Since the lovely Golden Gate opened on 27 May, 1937, more than 1,700 people  have jumped from the lovely span, dropping 250 feet into the cold water,. Perhaps they were foolish enough to think their suicide would be a romantic  graceful swan dive which would end by hitting the salt water at something around 75 miles per hour. At that speed water behaves much like concrete, and if you haven’t seen a jumper who has hit concrete, I highly recommend you avoid seeing one or being one. But, more bad news, amazingly, a surprising number of people survive the initial impact. They have multiple broken bones and internal injuries, but most then drown, while in extreme agony.  One worker who admits to witnessing 4 survivors pulled from the water pointed out, "They don't want to hurt themselves. They just want to end it all."  
The original design for the bridge had a higher barrier but Joseph Strauss, who was the head designer, was a short guy, and he rejected it because it would have blocked his view. The next serious proposal for a barrier on the pedestrian walkway did not come until the 1970’s, after some 600 people had already clambered over the railing. Of course, once the idea was suggested the Metropolitan Transportation Commission, which operates the bridge, and the citizens of San Francisco who own it, they all slapped themselves in their collective foreheads and said, “Well, duh!”  Unfortunately, they did not.

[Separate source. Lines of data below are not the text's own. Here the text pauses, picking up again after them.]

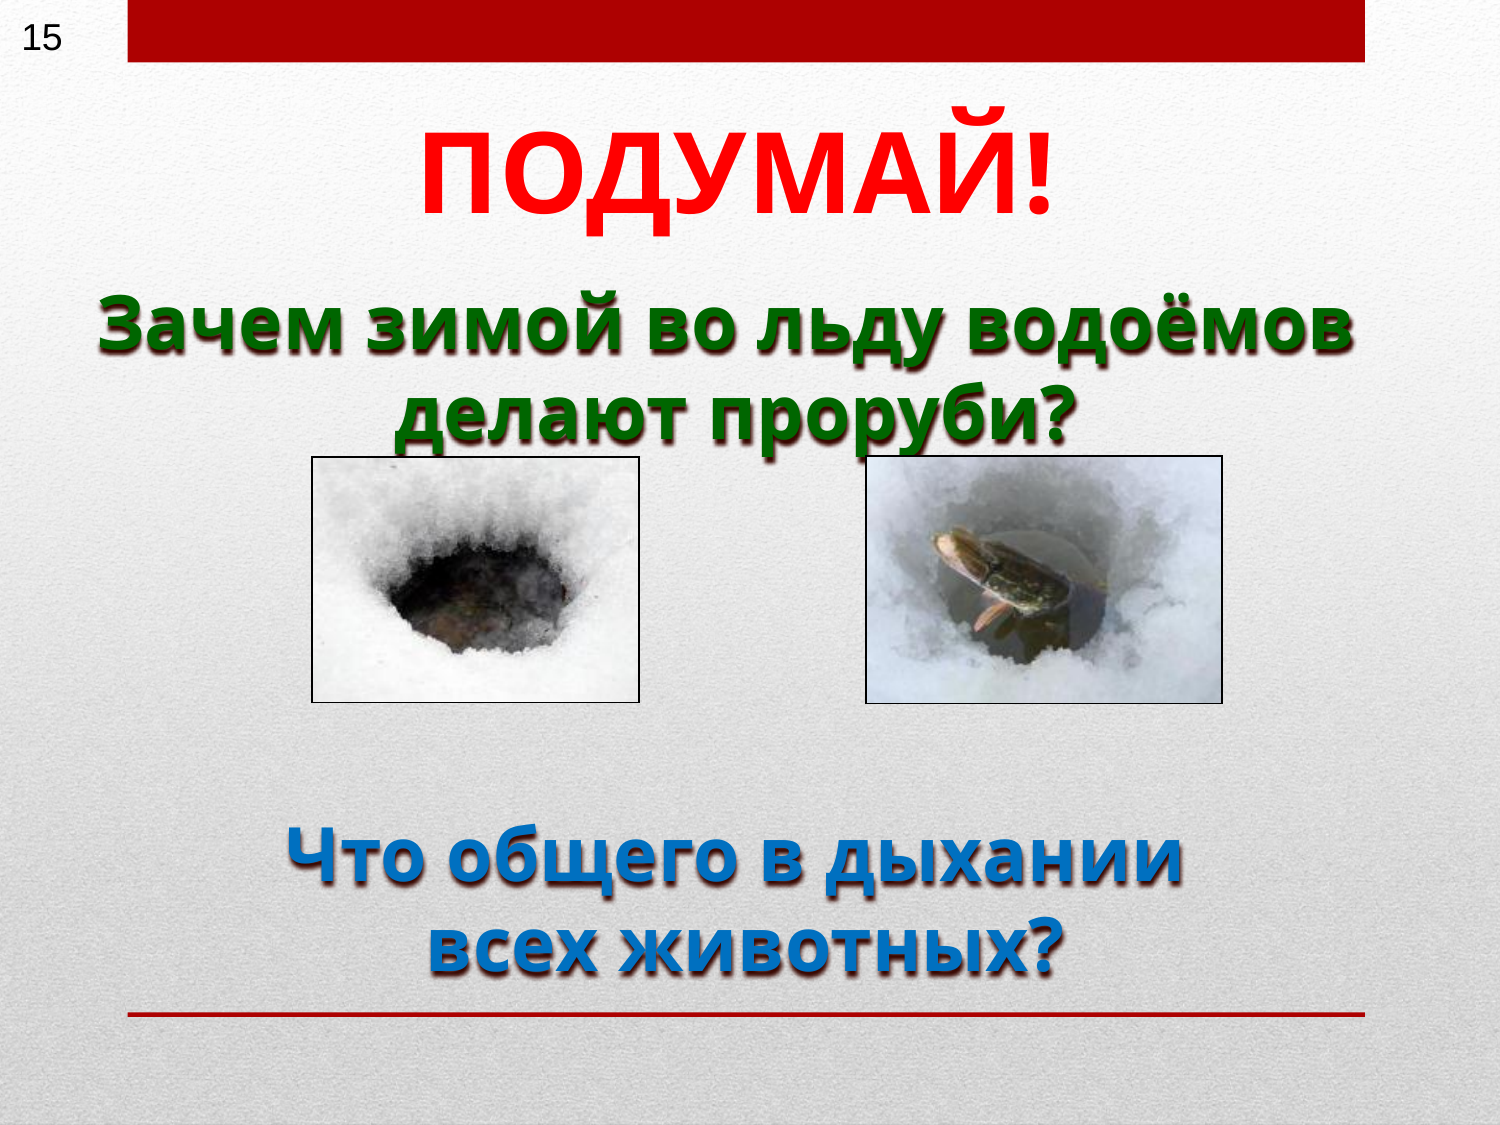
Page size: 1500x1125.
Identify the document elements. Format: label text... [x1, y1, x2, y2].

text_box Что общего в дыхании всех животных? [270, 799, 1201, 995]
text_box ПОДУМАЙ! [400, 93, 1071, 244]
text_box 15 [6, 5, 78, 66]
text_box Зачем зимой во льду водоёмов делают проруби? [81, 267, 1391, 462]
picture [866, 456, 1222, 704]
picture [312, 456, 640, 703]
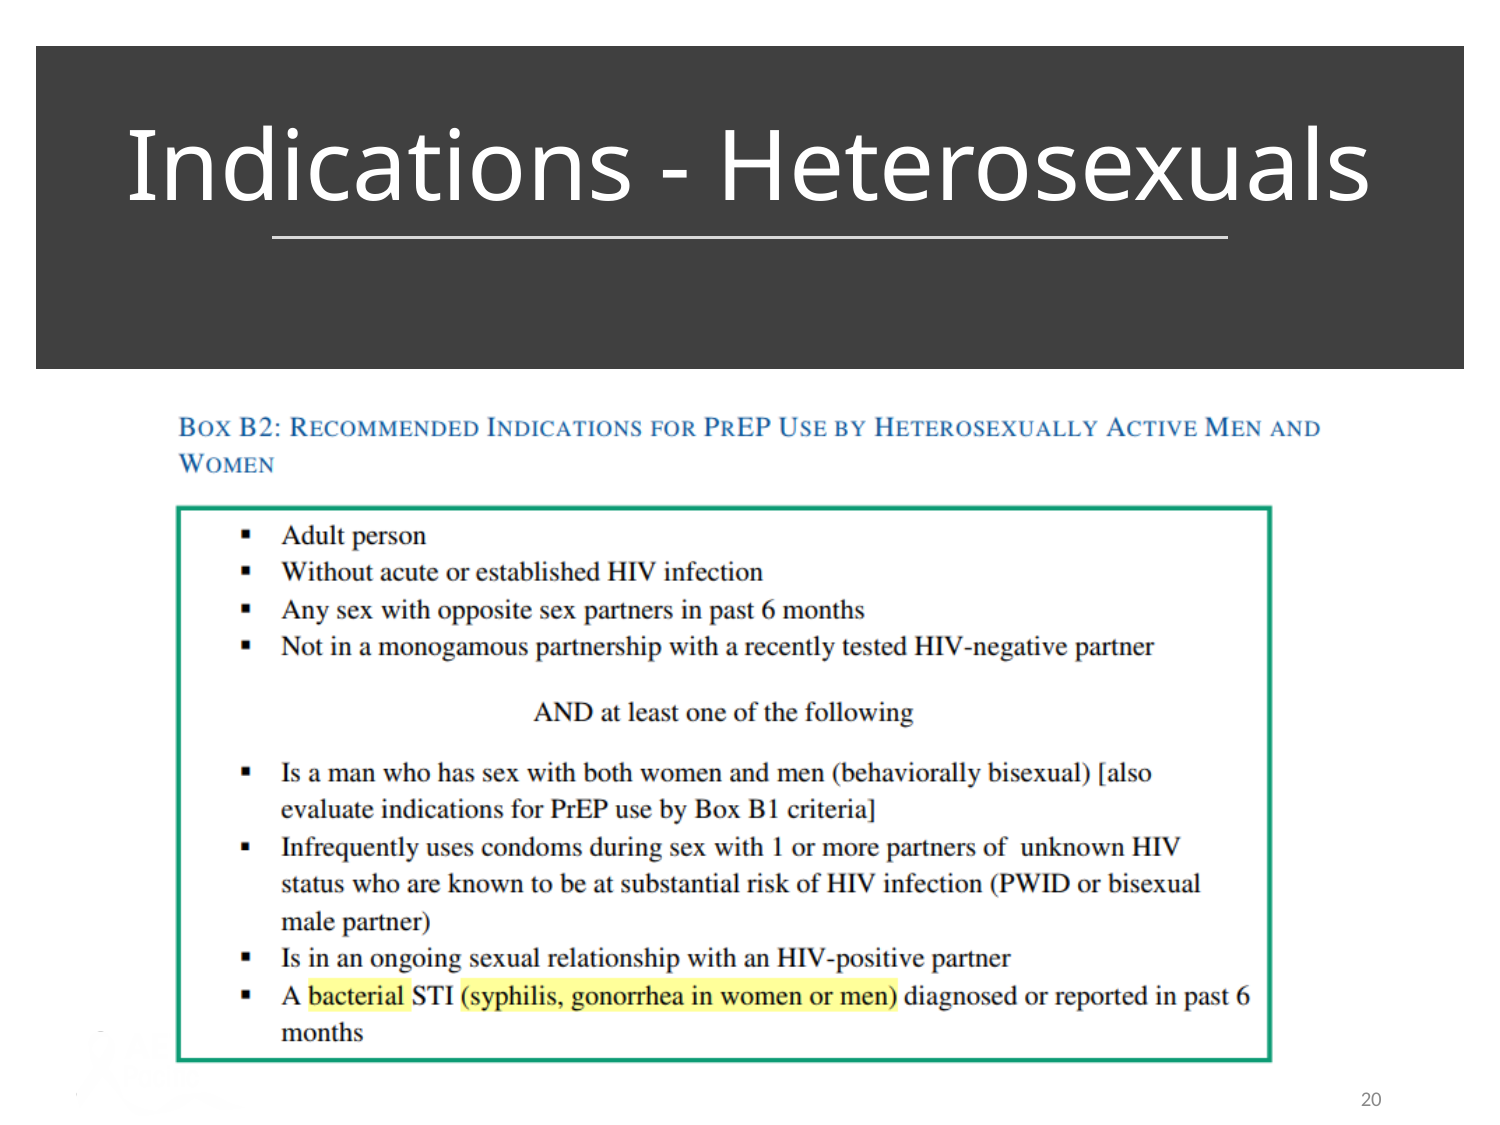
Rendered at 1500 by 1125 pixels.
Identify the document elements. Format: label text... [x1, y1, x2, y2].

The idea was rejected. And rejected again in 1998. And the arguments against a barrier were just….well, stupid. Said the opponents, “If people can’t jump off this bridge, they’ll just jump off some other bridge”. That may be true, but so what? Do we NOT put STOP signs at an intersection because if people don’t collide there, they’ll just crash at some other intersection?

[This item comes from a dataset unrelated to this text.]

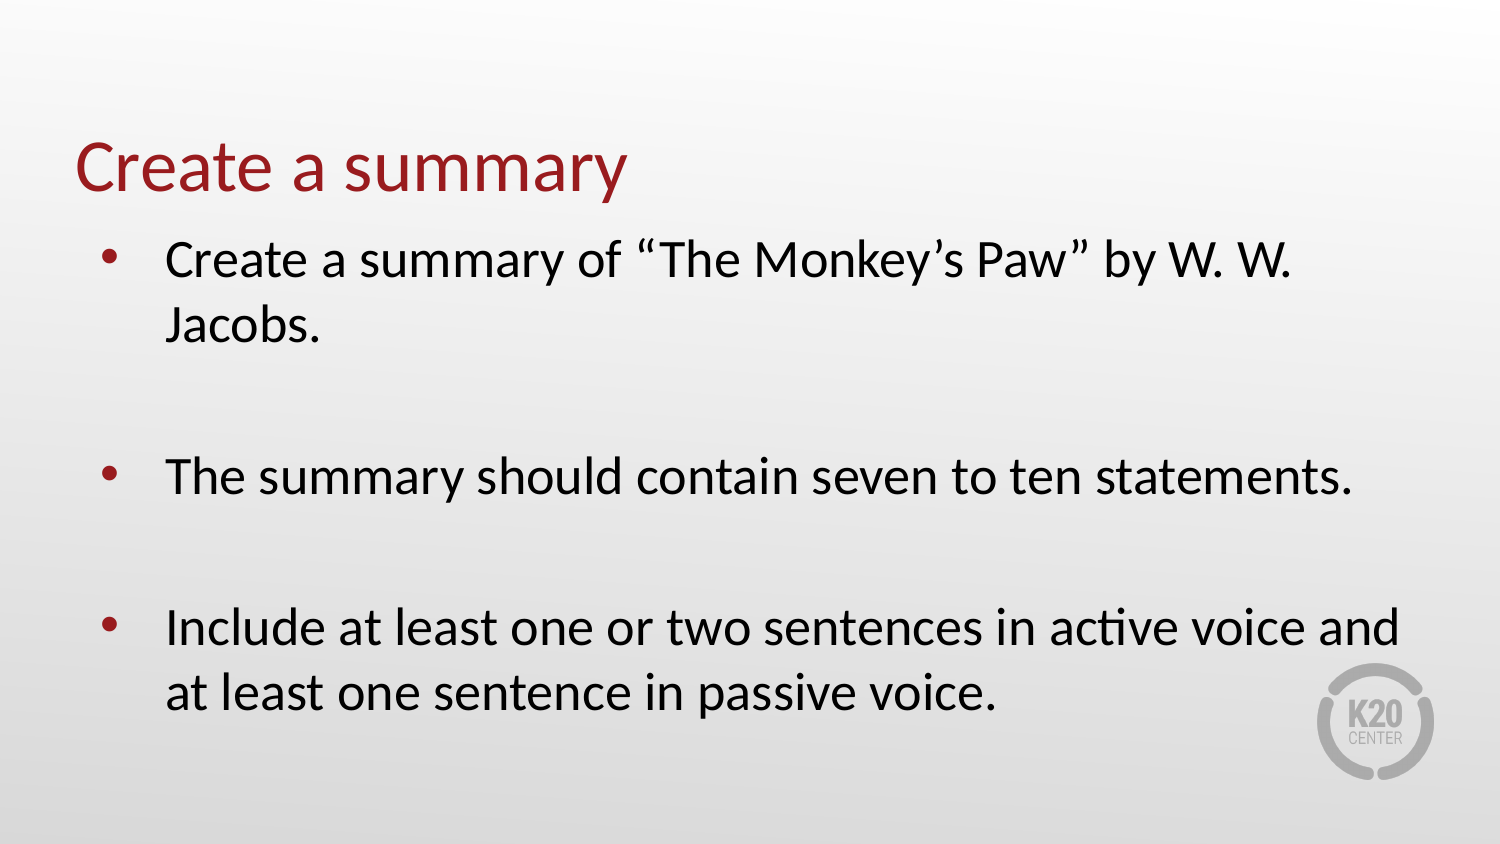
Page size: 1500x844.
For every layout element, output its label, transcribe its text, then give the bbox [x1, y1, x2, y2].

picture [1300, 646, 1451, 797]
title Create a summary [75, 65, 1425, 207]
list Create a summary of “The Monkey’s Paw” by W. W. Jacobs. The summary should contain seven to ten statements. Include at least one or two sentences in active voice and at least one sentence in passive voice. [75, 215, 1425, 756]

Said the unadorned bridge's defenders, “Why should everybody pay for a barrier to save the lives of a small minority?” By that reasoning, all those suicides were sacrificed so a pint sized engineer could have an unobstructed view of San Francisco Bay -  on those rare days when the fog did not obstruct everybodies' view.  And he's been dead for a few years, so could we just let go of that argument? It all seems particularly silly, when you remember that the members of the M.T.C. always agreed to a barrier to prevent pedestrians and bicyclists from falling onto the roadway, but remained opposed to one to prevent people from jumping or falling the other way, into the bay. Stupid.

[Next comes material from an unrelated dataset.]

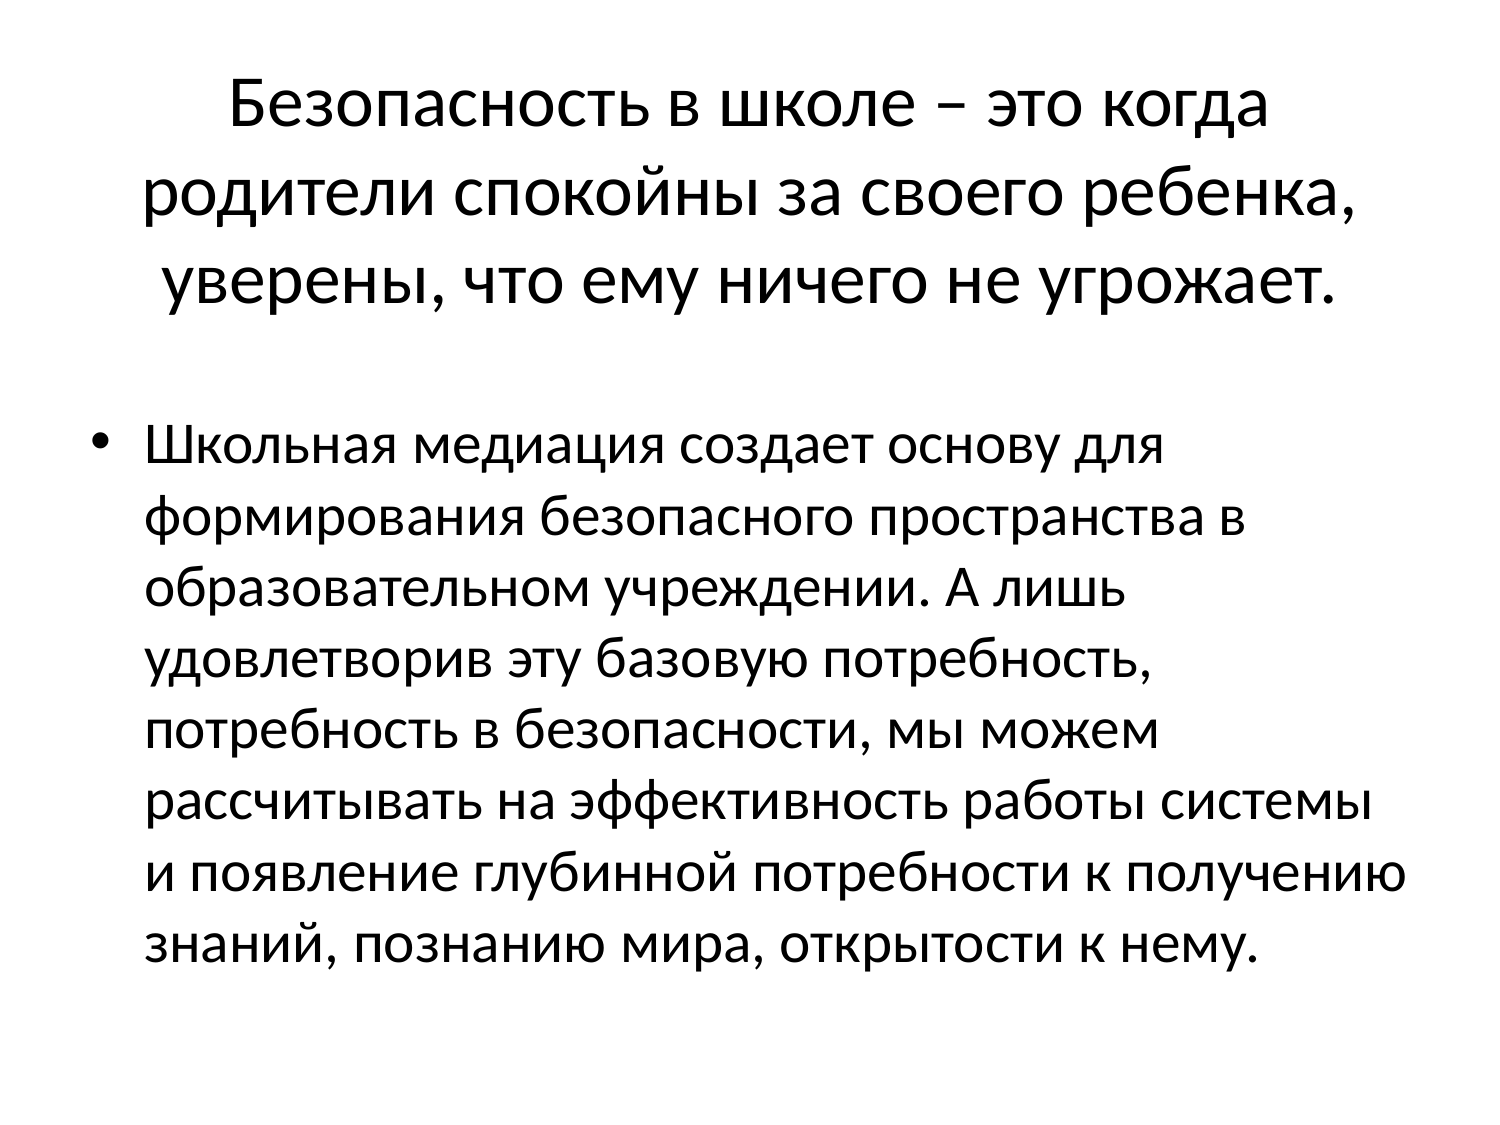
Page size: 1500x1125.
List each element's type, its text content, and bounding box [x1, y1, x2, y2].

title Безопасность в школе – это когда родители спокойны за своего ребенка, уверены, что ему ничего не угрожает. [75, 45, 1425, 327]
list Школьная медиация создает основу для формирования безопасного пространства в образовательном учреждении. А лишь удовлетворив эту базовую потребность, потребность в безопасности, мы можем рассчитывать на эффективность работы системы и появление глубинной потребности к получению знаний, познанию мира, открытости к нему. [75, 397, 1425, 1005]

Finally, on August 20, 2010, the M.T.C. accepted the design for a steel catch mat, which will hang 20 feet below the bridge and extend 20 feet out over the water.  Too far for the average person to jump. So why did stupid San Francisco suddenly get smart? Well, in 2006 filmmaker Eric Steel released the ultimate snuff film, "The Bridge", staring the lovely Golden Gate Bridge. Over three years Steel had sought to capture the many moods of the bridge by just pointing a camera at the bridge and letting it run. In doing so he had also inadvertently captured 19 suicides on film. When his film was released the public image of the lovely bridge was not so lovely anymore. Of course, the M.T. C. has decided that the $200 million to build the suicide barrier "will not come from bridge toll revenues".   Isn't that the kind of thinking that originally led to those 1,700 deaths?
 Well, given enough time, Mr. Huskisson, perhaps your death will have meaning after all. Someday.